Mandetta, por seu turno, falou aos senadores sobre a presença de Jorge Oliveira, atualmente no Tribunal de Contas da União (TCU), então chefe da secretaria-geral da Presidência. O ex-ministro também assegurou não saber de quem partiu a sugestão de mexer nas instruções para uso da cloroquina. Ao "Poder 360", o filiado ao DEM declarou, em junho, que "pessoas fardadas" participaram da conferência.

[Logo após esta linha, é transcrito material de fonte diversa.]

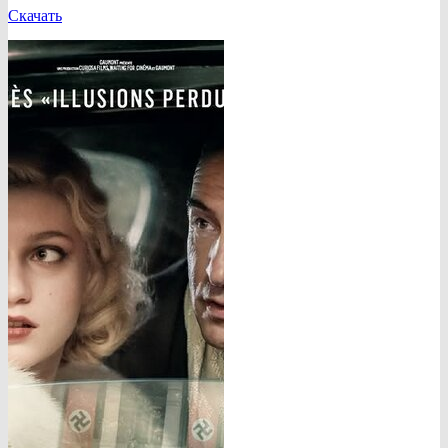
Скачать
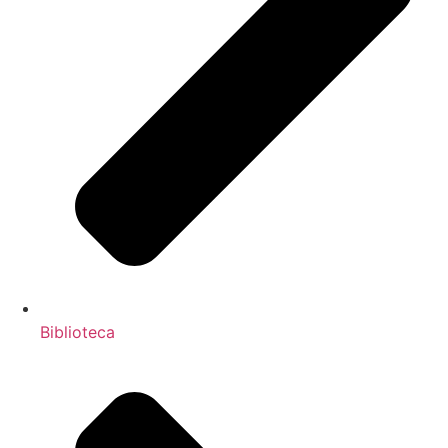
Biblioteca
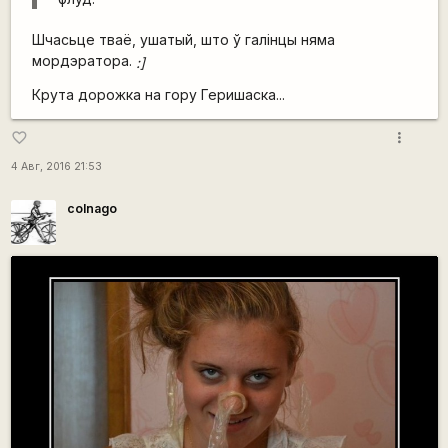
Шчасьце тваё, ушатый, што ў галінцы няма
мордэратора.
:]
Крута дорожка на гору Геришаска...
more_vert
favorite_border
4 Авг, 2016 21:53
colnago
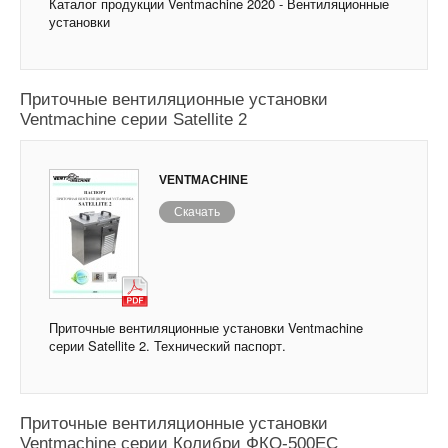
Каталог продукции Ventmachine 2020 - Вентиляционные
установки
Приточные вентиляционные установки
Ventmachine серии Satellite 2
VENTMACHINE
Скачать
Приточные вентиляционные установки Ventmachine
серии Satellite 2. Технический паспорт.
Приточные вентиляционные установки
Ventmachine серии Колибри ФКО-500ЕС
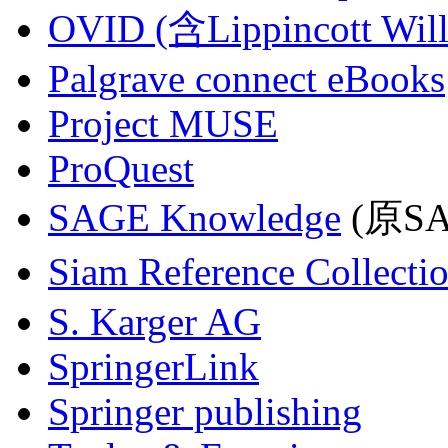
OVID (含Lippincott Will
Palgrave connect eBooks
Project MUSE
ProQuest
SAGE Knowledge
(原SAG
Siam Reference Collecti
S. Karger AG
SpringerLink
Springer publishing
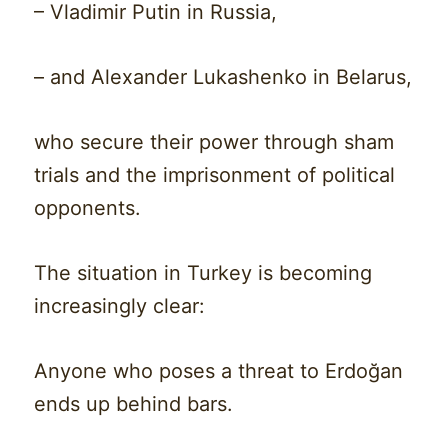
– Vladimir Putin in Russia,
– and Alexander Lukashenko in Belarus,
who secure their power through sham
trials and the imprisonment of political
opponents.
The situation in Turkey is becoming
increasingly clear:
Anyone who poses a threat to Erdoğan
ends up behind bars.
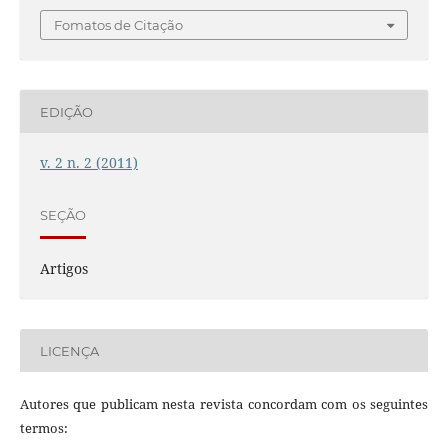
Fomatos de Citação
EDIÇÃO
v. 2 n. 2 (2011)
SEÇÃO
Artigos
LICENÇA
Autores que publicam nesta revista concordam com os seguintes
termos:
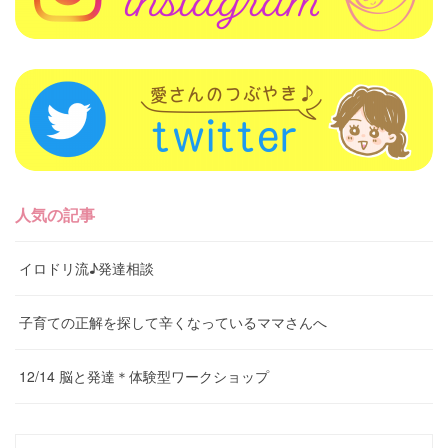
人気の記事
イロドリ流♪発達相談
子育ての正解を探して辛くなっているママさんへ
12/14 脳と発達＊体験型ワークショップ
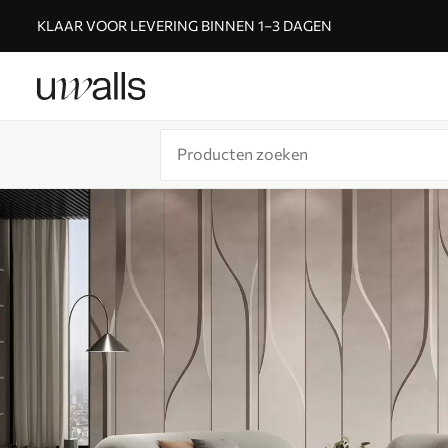
KLAAR VOOR LEVERING BINNEN 1–3 DAGEN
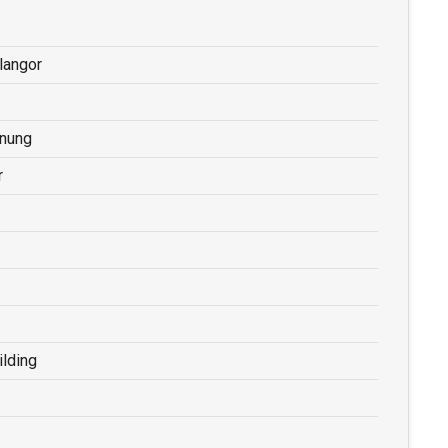
langor
nung
r
lding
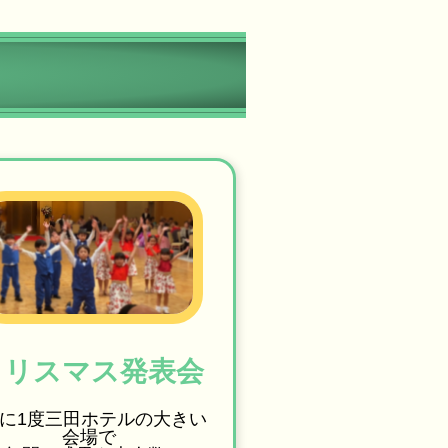
クリスマス発表会
年に1度三田ホテルの大きい
会場で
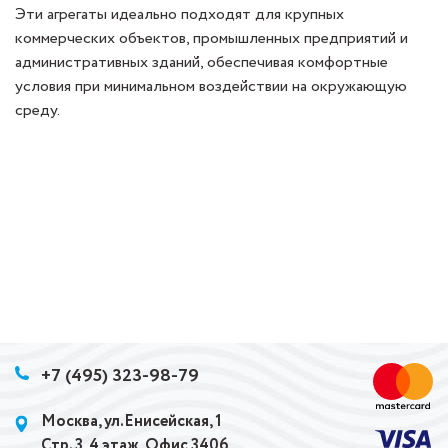
Эти агрегаты идеально подходят для крупных
коммерческих объектов, промышленных предприятий и
административных зданий, обеспечивая комфортные
условия при минимальном воздействии на окружающую
среду.
+7 (495) 323-98-79
Москва, ул.Енисейская, 1
Стр. 3, 4 этаж, Офис 3406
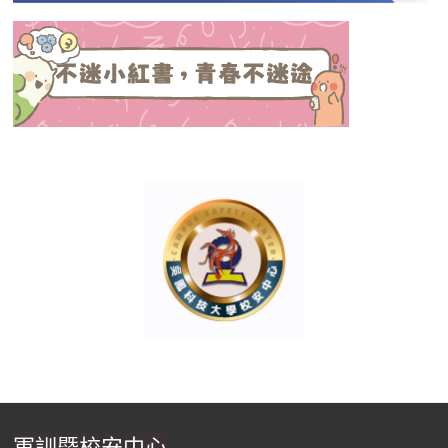
軍訓暨校安中心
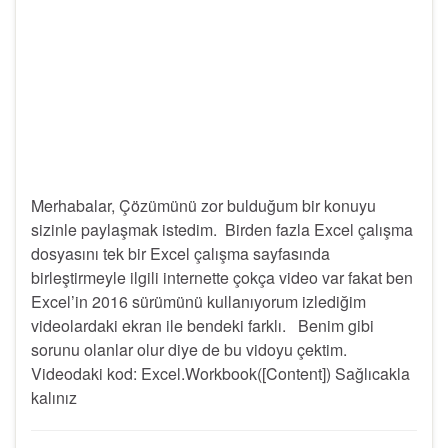
Merhabalar, Çözümünü zor bulduğum bir konuyu
sizinle paylaşmak istedim. Birden fazla Excel çalışma
dosyasını tek bir Excel çalışma sayfasında
birleştirmeyle ilgili internette çokça video var fakat ben
Excel’in 2016 sürümünü kullanıyorum izlediğim
videolardaki ekran ile bendeki farklı. Benim gibi
sorunu olanlar olur diye de bu vidoyu çektim.
Videodaki kod: Excel.Workbook([Content]) Sağlıcakla
kalınız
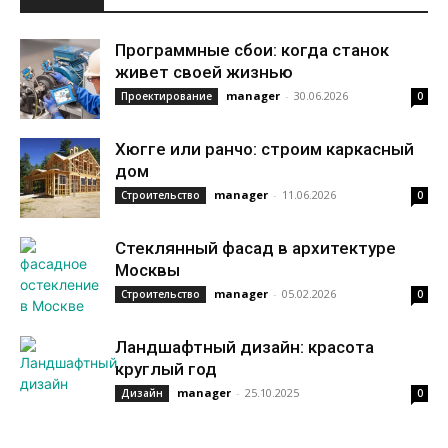
Программные сбои: когда станок
живет своей жизнью
manager
-
30.06.2026
Проектирование
0
Хюгге или ранчо: строим каркасный
дом
manager
-
11.06.2026
Строительство
0
Стеклянный фасад в архитектуре
Москвы
manager
-
05.02.2026
Строительство
0
Ландшафтный дизайн: красота
круглый год
manager
-
25.10.2025
Дизайн
0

Nise, apesar de confirmar ter ido ao 4° andar do Palácio do Planalto em 6 de abril de 2020, negou a existência de documento para modificar a bula da cloroquina. "Não minutei. Inclusive, esse papel que estava em cima da mesa só falava sobre dispensação de medicamentos", garantiu a oncologista aos integrantes da CPI da COVID-19, em 1° de junho.

Bolsonaro tentou usar cloroquina como 'tábua de salvação'


O presidente Jair Bolsonaro (sem partido) defendeu, desde o início da pandemia, o uso da cloroquina para dirimir a infecção. Mesmo sem elementos científicos que atestassem a eficácia do composto, o chefe do poder Executivo continuou a incentivar a utilização do medicamento, "carro-chefe" de um coquetel para o comprovadamente inócuo "tratamento precoce".



Mesmo com as três mudanças no comando do Ministério da Saúde, a pasta continua tendo, em seus quadros, a presença da médica Mayra Pinheiro, jocosamente chamada de "capitã cloroquina". A secretária de Gestão do Trabalho e da Educação na Saúde é ferrenha defensora do medicamento. A CPI vai à Justiça em prol da demissão da profissional.

 

O que é uma CPI?

As comissões parlamentares de inquérito (CPIs) são instrumentos usados por integrantes do Poder Legislativo (vereadores, deputados estaduais, deputados federais e senadores) para investigar fato determinado de grande relevância ligado à vida econômica, social ou legal do país, de um estado ou de um município. Embora tenham poderes de Justiça e uma série de prerrogativas, comitês do tipo não podem estabelecer condenações a pessoas.

Leia também: Entenda como funciona uma CPI


O que a CPI da COVID investiga?

Instalada pelo Senado Federal em 27 de abril de 2021, após determinação do Supremo Tribunal Federal (STF), a CPI da COVID trabalha para apurar possíveis falhas e omissões na atuação do governo federal no combate à pandemia do novo coronavírus. O repasse de recursos a estados e municípios também foi incluído na CPI e está na mira dos parlamentares.